*EXERCISE DETAILS:*
The answer must consist of each line below that contains the string "pole".

*TASK DATA:*
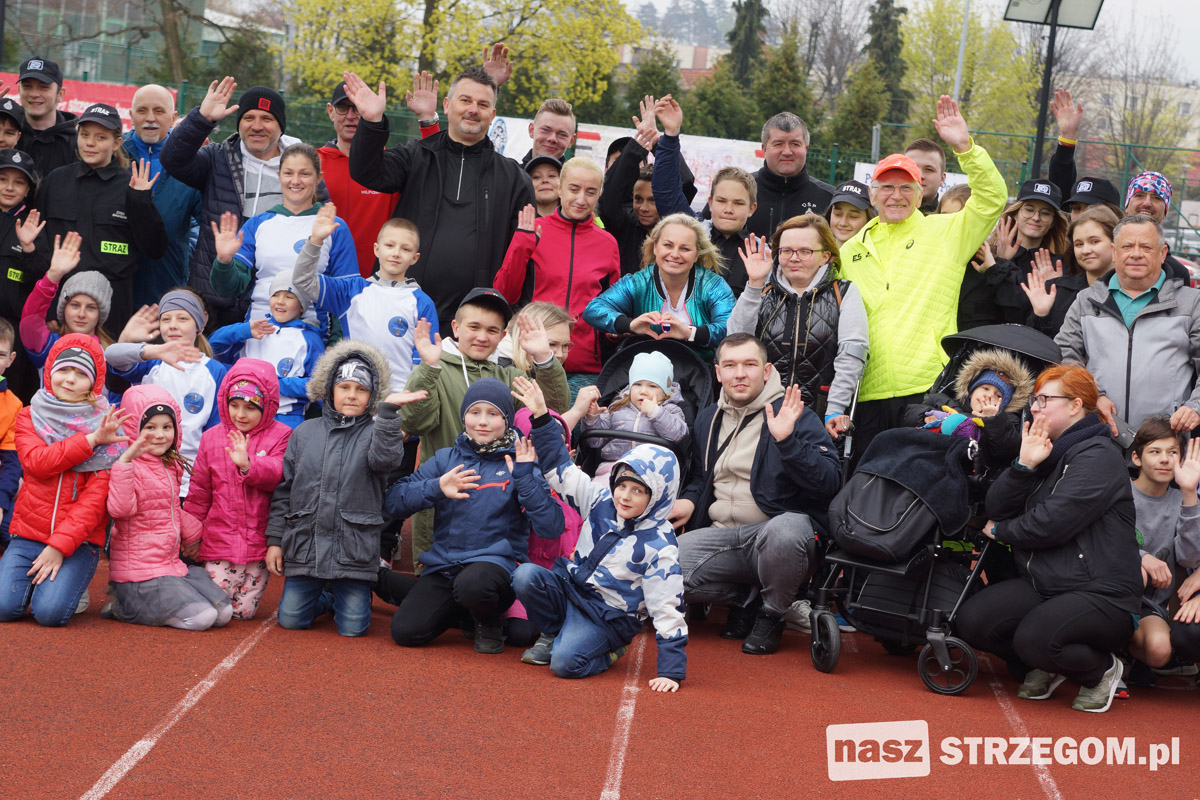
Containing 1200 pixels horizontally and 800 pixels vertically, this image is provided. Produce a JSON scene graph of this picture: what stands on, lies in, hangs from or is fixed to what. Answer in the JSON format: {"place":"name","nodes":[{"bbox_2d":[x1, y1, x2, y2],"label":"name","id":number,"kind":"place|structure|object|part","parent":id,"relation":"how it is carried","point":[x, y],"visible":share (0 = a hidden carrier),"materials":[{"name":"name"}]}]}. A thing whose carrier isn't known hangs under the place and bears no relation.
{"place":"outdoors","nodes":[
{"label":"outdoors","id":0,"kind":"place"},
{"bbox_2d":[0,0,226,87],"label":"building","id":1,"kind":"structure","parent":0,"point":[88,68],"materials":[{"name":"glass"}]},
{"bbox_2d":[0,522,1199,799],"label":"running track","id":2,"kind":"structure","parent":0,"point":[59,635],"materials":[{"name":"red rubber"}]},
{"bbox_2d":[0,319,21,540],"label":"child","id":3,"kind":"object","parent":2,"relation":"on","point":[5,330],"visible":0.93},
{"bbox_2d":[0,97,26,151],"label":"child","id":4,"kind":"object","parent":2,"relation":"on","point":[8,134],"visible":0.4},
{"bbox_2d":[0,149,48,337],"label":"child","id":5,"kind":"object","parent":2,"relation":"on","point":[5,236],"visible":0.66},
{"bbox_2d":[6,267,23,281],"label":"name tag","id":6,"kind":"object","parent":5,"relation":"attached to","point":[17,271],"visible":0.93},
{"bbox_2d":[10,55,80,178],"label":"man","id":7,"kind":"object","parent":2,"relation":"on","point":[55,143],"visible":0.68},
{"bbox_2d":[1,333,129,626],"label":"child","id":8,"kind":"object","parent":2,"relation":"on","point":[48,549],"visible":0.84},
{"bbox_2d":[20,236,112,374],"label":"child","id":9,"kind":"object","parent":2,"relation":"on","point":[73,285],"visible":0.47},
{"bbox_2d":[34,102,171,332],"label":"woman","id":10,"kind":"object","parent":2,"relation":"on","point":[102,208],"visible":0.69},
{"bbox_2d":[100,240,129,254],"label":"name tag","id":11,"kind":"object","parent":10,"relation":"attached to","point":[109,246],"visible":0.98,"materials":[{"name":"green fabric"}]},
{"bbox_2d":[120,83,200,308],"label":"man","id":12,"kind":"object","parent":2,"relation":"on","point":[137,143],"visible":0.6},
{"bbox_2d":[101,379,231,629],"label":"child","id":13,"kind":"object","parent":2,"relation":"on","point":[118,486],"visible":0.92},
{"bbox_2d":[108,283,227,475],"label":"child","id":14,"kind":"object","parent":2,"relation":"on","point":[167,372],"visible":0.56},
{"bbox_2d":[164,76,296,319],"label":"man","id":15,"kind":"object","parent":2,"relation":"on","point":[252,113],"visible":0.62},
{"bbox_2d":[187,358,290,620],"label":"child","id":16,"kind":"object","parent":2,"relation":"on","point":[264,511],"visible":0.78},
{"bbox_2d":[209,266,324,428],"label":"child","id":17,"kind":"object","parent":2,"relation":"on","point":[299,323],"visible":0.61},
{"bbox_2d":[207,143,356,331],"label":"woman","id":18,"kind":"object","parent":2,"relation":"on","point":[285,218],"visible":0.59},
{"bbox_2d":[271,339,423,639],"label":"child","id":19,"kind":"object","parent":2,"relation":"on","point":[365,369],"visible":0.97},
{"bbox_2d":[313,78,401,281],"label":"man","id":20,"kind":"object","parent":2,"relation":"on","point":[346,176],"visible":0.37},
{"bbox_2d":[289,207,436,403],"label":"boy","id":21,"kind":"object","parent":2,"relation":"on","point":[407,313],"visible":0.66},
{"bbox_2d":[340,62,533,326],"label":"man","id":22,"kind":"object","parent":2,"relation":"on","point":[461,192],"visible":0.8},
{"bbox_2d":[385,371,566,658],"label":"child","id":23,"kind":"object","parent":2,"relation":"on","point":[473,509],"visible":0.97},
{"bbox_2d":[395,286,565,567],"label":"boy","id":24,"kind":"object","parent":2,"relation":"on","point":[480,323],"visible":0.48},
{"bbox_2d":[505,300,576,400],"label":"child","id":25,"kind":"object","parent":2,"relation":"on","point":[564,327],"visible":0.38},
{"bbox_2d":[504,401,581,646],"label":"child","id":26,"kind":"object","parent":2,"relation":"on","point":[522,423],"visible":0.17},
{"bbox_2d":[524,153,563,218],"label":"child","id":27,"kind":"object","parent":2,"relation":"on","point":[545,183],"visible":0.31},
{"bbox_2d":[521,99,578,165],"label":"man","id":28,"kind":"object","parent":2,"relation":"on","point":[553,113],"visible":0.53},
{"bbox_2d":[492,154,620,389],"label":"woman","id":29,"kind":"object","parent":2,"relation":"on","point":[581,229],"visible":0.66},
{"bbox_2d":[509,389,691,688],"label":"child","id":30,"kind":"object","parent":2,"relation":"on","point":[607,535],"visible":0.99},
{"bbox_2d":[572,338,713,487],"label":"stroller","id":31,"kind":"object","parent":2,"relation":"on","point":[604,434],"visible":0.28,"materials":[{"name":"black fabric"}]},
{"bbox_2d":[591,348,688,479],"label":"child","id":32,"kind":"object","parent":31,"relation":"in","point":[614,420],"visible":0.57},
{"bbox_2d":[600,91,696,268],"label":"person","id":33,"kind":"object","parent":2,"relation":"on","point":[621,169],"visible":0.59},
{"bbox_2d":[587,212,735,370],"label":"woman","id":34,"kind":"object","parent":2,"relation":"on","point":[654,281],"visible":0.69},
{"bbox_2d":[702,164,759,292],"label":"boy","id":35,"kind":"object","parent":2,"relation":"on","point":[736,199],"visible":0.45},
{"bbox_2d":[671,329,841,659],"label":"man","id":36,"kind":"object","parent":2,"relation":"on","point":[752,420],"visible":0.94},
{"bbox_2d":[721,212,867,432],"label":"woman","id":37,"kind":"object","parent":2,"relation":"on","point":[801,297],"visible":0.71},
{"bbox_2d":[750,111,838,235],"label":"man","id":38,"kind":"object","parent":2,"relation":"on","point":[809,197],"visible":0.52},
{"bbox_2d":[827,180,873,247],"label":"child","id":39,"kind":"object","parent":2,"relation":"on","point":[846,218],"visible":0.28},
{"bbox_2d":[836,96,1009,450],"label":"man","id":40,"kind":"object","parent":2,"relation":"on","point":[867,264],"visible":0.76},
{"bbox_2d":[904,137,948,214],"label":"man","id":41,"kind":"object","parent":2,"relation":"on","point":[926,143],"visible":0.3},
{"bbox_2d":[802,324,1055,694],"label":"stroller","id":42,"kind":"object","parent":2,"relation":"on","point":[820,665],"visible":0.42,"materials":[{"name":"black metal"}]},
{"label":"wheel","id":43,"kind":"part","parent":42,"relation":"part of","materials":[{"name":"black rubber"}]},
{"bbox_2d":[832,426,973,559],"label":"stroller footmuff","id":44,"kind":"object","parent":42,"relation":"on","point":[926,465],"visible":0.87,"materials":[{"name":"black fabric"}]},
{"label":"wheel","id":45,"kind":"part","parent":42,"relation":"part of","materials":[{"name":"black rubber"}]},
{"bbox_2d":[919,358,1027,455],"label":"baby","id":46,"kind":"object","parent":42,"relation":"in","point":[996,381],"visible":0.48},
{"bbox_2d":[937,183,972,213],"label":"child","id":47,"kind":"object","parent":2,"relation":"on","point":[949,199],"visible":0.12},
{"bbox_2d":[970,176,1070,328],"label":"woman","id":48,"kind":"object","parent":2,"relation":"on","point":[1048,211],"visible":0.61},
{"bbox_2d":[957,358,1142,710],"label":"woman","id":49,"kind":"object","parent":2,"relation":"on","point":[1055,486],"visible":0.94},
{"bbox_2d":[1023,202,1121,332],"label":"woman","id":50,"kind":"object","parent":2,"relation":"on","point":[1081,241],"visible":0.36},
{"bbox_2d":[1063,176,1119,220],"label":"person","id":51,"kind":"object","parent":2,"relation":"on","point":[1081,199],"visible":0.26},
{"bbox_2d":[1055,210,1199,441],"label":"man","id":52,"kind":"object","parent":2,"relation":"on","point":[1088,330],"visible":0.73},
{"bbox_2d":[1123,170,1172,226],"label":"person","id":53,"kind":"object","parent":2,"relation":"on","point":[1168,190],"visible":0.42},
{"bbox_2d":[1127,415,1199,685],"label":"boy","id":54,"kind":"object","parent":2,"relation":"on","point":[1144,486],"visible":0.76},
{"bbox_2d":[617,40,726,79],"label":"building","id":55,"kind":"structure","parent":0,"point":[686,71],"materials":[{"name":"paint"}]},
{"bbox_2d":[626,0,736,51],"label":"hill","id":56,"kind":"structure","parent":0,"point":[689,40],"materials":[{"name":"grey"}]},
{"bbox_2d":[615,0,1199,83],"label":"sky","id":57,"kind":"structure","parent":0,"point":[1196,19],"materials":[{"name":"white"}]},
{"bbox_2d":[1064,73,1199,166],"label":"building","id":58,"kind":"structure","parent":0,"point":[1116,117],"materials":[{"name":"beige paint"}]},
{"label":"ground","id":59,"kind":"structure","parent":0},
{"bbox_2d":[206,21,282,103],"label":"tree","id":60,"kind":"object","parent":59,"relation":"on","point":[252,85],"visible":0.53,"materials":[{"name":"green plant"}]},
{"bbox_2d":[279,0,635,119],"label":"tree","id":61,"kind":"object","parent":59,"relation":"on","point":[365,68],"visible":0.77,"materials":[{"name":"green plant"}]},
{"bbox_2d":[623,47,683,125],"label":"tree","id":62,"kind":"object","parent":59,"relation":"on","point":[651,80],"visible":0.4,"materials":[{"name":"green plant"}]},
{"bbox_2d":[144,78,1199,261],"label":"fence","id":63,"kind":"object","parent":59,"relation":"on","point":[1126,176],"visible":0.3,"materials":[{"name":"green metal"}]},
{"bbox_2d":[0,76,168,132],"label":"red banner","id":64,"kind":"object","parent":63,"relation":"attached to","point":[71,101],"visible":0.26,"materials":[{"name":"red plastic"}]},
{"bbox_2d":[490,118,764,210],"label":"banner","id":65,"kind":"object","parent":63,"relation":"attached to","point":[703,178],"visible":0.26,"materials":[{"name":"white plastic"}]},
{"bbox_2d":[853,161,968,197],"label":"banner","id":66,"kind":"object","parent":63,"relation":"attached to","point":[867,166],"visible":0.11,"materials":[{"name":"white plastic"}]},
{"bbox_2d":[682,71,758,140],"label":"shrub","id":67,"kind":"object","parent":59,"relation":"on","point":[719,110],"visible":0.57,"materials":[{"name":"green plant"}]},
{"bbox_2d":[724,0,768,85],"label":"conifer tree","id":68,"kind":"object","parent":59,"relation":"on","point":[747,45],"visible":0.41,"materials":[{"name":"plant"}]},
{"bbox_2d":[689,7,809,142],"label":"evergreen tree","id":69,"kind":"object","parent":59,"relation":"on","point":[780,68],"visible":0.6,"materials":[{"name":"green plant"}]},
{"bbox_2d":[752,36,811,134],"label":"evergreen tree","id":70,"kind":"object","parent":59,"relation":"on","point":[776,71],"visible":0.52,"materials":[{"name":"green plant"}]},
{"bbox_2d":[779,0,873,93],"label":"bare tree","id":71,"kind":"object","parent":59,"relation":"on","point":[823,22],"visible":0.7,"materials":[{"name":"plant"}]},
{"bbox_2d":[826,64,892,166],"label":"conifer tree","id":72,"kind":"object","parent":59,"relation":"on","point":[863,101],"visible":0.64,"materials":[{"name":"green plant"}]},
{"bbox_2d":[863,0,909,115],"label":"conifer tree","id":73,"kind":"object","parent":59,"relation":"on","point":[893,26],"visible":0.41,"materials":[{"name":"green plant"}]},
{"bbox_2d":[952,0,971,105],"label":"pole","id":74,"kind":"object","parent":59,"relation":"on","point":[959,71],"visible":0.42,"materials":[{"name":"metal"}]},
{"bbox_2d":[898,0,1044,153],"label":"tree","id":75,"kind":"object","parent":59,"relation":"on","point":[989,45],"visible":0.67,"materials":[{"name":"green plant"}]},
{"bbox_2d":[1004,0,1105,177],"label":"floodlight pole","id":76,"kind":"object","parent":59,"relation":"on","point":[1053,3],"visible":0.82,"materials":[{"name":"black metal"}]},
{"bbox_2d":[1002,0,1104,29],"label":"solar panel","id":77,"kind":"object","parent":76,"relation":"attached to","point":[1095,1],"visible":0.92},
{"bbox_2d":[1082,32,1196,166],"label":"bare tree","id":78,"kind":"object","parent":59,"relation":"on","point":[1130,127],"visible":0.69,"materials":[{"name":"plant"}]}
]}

*ANSWER BOX:*
{"bbox_2d":[952,0,971,105],"label":"pole","id":74,"kind":"object","parent":59,"relation":"on","point":[959,71],"visible":0.42,"materials":[{"name":"metal"}]},
{"bbox_2d":[1004,0,1105,177],"label":"floodlight pole","id":76,"kind":"object","parent":59,"relation":"on","point":[1053,3],"visible":0.82,"materials":[{"name":"black metal"}]},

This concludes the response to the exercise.